══ Page text

After finishing my block for the Denver Metro Modern Quilt Guild’s Twisted Sisters Quilt, I had a bunch of the assigned fabrics and this white on white circle. I dislike letting UFOs sit around and when the Rocky Mountain Quilt Museum announced their 25th Anniversary Challenge, I knew what I was submitting.

Quilt no. 015: Improve Study in Yellow and White Detail

Quilt no. 015: Improve Study in Yellow and White Front

With this quilt, I basically just wanted to explore piecing together fabric without meticulously planning the layout. I had a bunch of fun putting together the original block and wanted to continue with it. It brought me way back to the way I used to piece together corduroy and denim for bags when I was around 14 or 15, which was haphazard and aimless, letting the piece of fabric grow and shift until it was as big as I wanted it to be.

════

Tasks to carry out:
**A.** Answer these questions from the quilt post, one per line:
(i) Which guild's quilt was the writer's first block made for?
(ii) What did the Rocky Mountain Quilt Museum announce?
(iii) Which two fabrics did the writer piece together for bags at around 14 or 15?
**B.** List every organization, quilt title, and challenge named in the quilt post.
**C.** Extend the quilt post past its final sentence with a further paragraph in the same voice.

══ Data excerpt

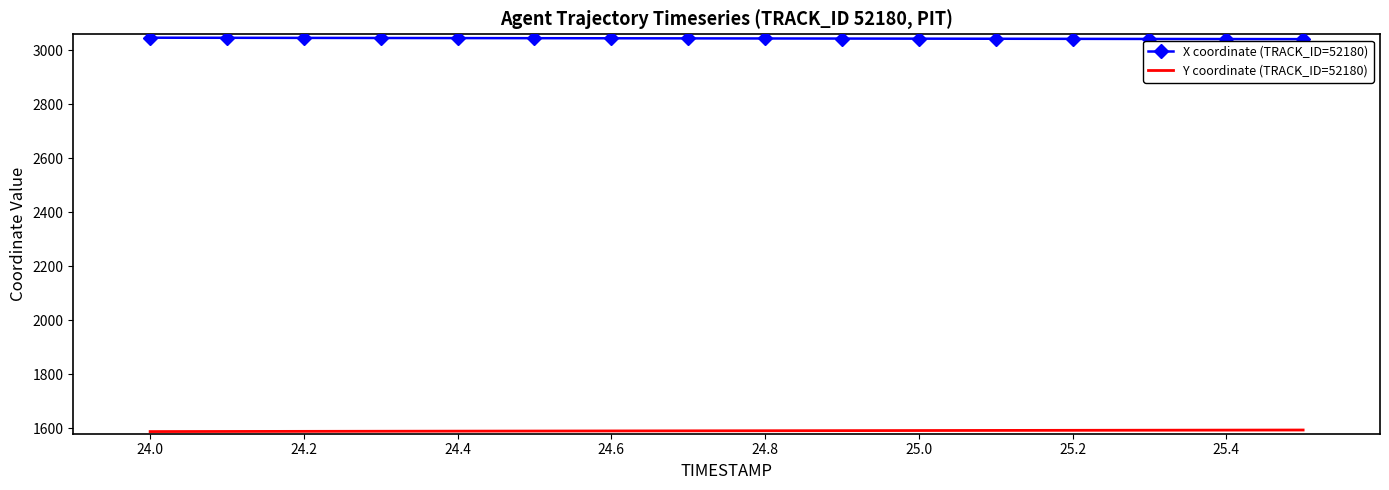

Which series has the largest total across all categories?

X coordinate (TRACK_ID=52180)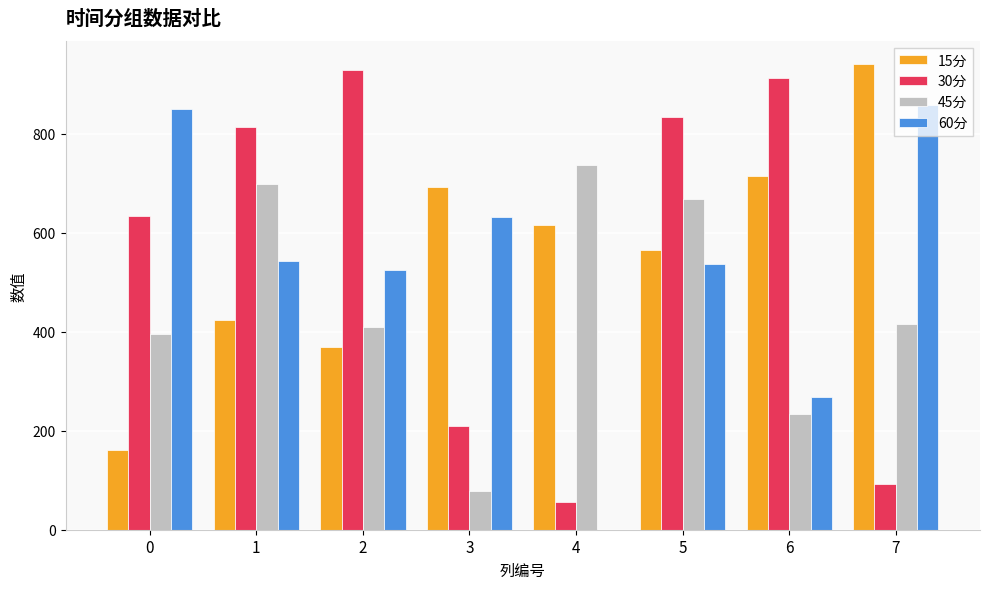

How many groups of bars are there?

8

════

Written answers:
**A.**
(i) The Denver Metro Modern Quilt Guild's Twisted Sisters Quilt.
(ii) Its 25th Anniversary Challenge.
(iii) Corduroy and denim.

**B.**
Denver Metro Modern Quilt Guild
Twisted Sisters Quilt
Rocky Mountain Quilt Museum
25th Anniversary Challenge
Quilt no. 015: Improve Study in Yellow and White

**C.**
Quilt no. 015: Improve Study in Yellow and White Detail

Quilt no. 015: Improve Study in Yellow and White Front

That said, it has led me to a place where I want to do more improv piecing. It’s been interesting to see what comes from intuition and reaction, rather than meticulous planning. It felt much more important when I was first gaining the skills set I needed to make a quilt to have specific plans and measurements.

After taking Sherri Lynn Wood’s improv class in early June and reading her book, I think I’m headed off in a new direction. I’ve always thought quilting was fun but improv piecing feels much more engaging. I’m pretty excited to show off what came from her class and a larger quilt inspired by her Floating Squares score when they are finished.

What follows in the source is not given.